(Supplied data Opens)

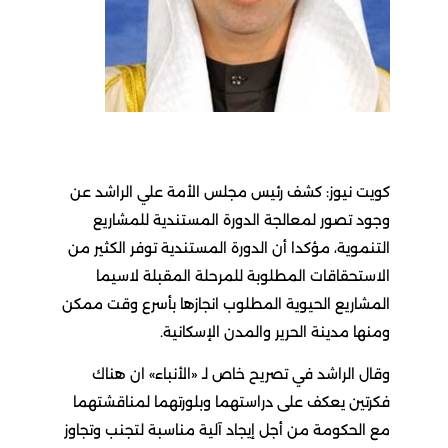
كويت نيوز: كشف رئيس مجلس الأمة علي الراشد عن
وجود تصور لمعالجة الدورة المستندية للمشاريع
التنموية، مؤكدا أن الدورة المستندية توفر الكثير من
الاستحقاقات المطلوبة للمرحلة المقبلة لاسيما
المشاريع الحيوية المطلوب انجازها بأسرع وقت ممكن
ومنها مدينة الحرير والمدن الإسكانية.
وقال الراشد في تصريح خاص لـ «الأنباء» ان هناك
فكرتين يعكف على دراستهما وبلورتهما لمناقشتهما
مع الحكومة من أجل إيجاد آلية مناسبة لتجنب وتجاوز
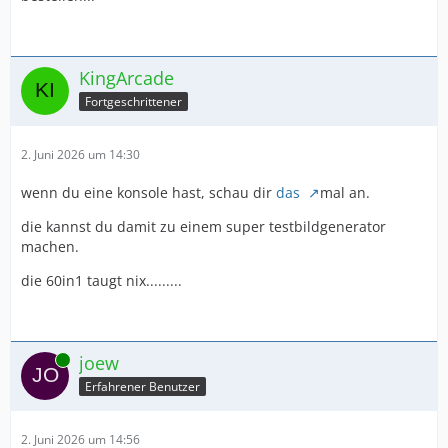
KingArcade
Fortgeschrittener
2. Juni 2026 um 14:30
wenn du eine konsole hast, schau dir
das
mal an.
die kannst du damit zu einem super testbildgenerator
machen.
die 60in1 taugt nix.........
Online
joew
Erfahrener Benutzer
2. Juni 2026 um 14:56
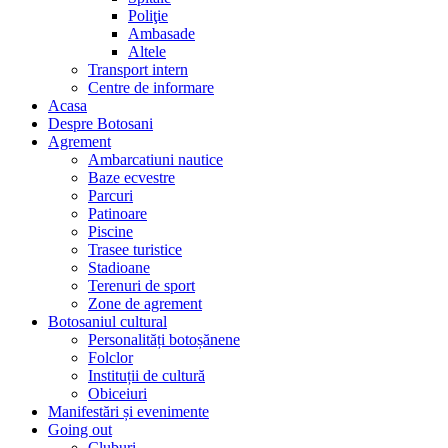
Poliţie
Ambasade
Altele
Transport intern
Centre de informare
Acasa
Despre Botosani
Agrement
Ambarcatiuni nautice
Baze ecvestre
Parcuri
Patinoare
Piscine
Trasee turistice
Stadioane
Terenuri de sport
Zone de agrement
Botosaniul cultural
Personalități botoșănene
Folclor
Instituții de cultură
Obiceiuri
Manifestări și evenimente
Going out
Cluburi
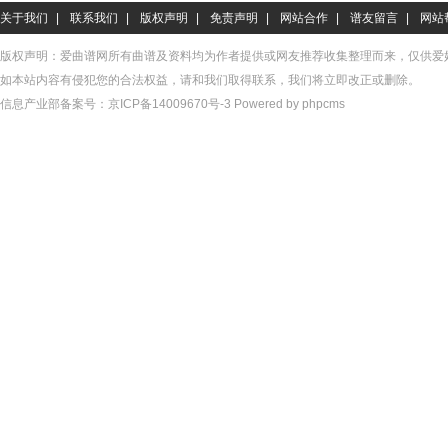
关于我们
|
联系我们
|
版权声明
|
免责声明
|
网站合作
|
谱友留言
|
网站
版权声明：爱曲谱网所有曲谱及资料均为作者提供或网友推荐收集整理而来，仅供爱
如本站内容有侵犯您的合法权益，请和我们取得联系，我们将立即改正或删除。
信息产业部备案号：
京ICP备14009670号-3
Powered by phpcms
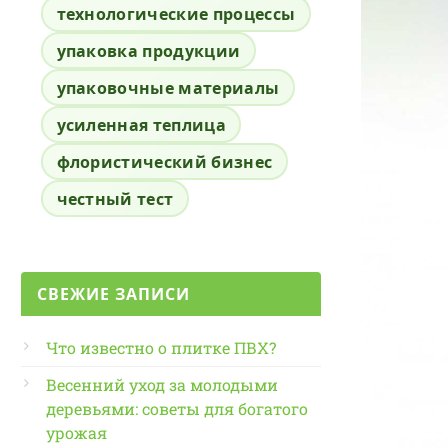
технологические процессы
упаковка продукции
упаковочные материалы
усиленная теплица
флористический бизнес
честный тест
СВЕЖИЕ ЗАПИСИ
Что известно о плитке ПВХ?
Весенний уход за молодыми
деревьями: советы для богатого
урожая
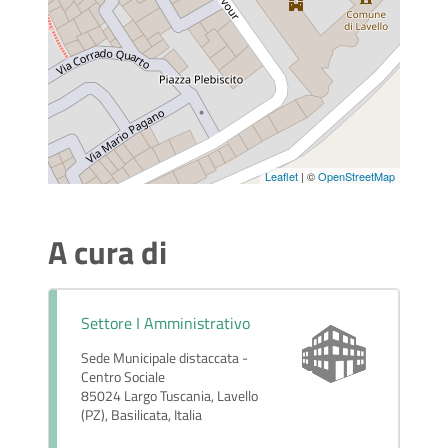
Leaflet
| ©
OpenStreetMap
A cura di
Settore I Amministrativo
Sede Municipale distaccata -
Centro Sociale
85024 Largo Tuscania, Lavello
(PZ), Basilicata, Italia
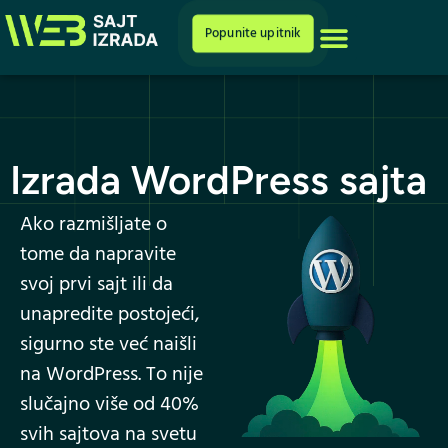
Cenovnik i ponuda
Popunite upitnik
Izrada WordPress sajta
Ako razmišljate o
tome da napravite
svoj prvi sajt ili da
unapredite postojeći,
sigurno ste već naišli
na WordPress. To nije
slučajno više od 40%
svih sajtova na svetu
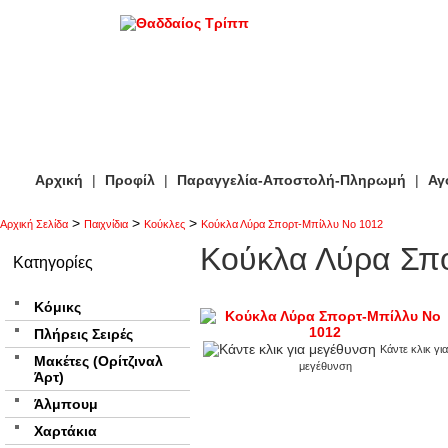
Αρχική
|
Προφίλ
|
Παραγγελία-Αποστολή-Πληρωμή
|
Αγ
>
>
>
Αρχική Σελίδα
Παιχνίδια
Κούκλες
Κούκλα Λύρα Σπορτ-Μπίλλυ Νο 1012
Κούκλα Λύρα Σπ
Κατηγορίες
Κόμικς
Πλήρεις Σειρές
Κάντε κλικ για
Μακέτες (Ορίτζιναλ
μεγέθυνση
Άρτ)
Άλμπουμ
Χαρτάκια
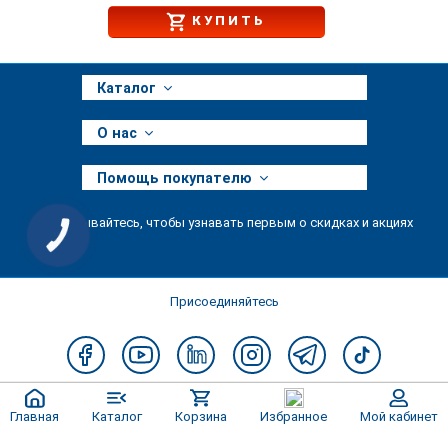
КУПИТЬ
Каталог
О нас
Помощь покупателю
Подписывайтесь, чтобы узнавать первым о скидках и акциях
КНОПКА
ЗВ'ЯЗКУ
Присоединяйтесь
Главная
Каталог
Корзина
Избранное
Мой кабинет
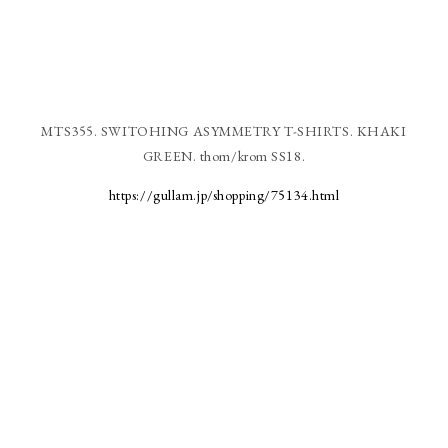
MTS355. SWITOHING ASYMMETRY T-SHIRTS. KHAKI
GREEN. thom/krom SS18.
https://gullam.jp/shopping/75134.html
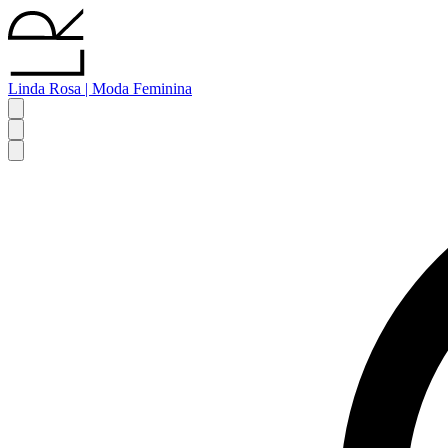
Linda Rosa | Moda Feminina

(Supplied data Closes)

Your task ::
Beginning with the line with "Подписывайтесь, чтобы узнавать", repeat the entries above exactly, up to and including the last line, leaving out pictures.

Worked solution ::
Подписывайтесь, чтобы узнавать первым о скидках и акциях
КНОПКА
ЗВ'ЯЗКУ
Присоединяйтесь
Главная
Каталог
Корзина
Избранное
Мой кабинет
MTS355. SWITOHING ASYMMETRY T-SHIRTS. KHAKI
GREEN. thom/krom SS18.
https://gullam.jp/shopping/75134.html
Linda Rosa | Moda Feminina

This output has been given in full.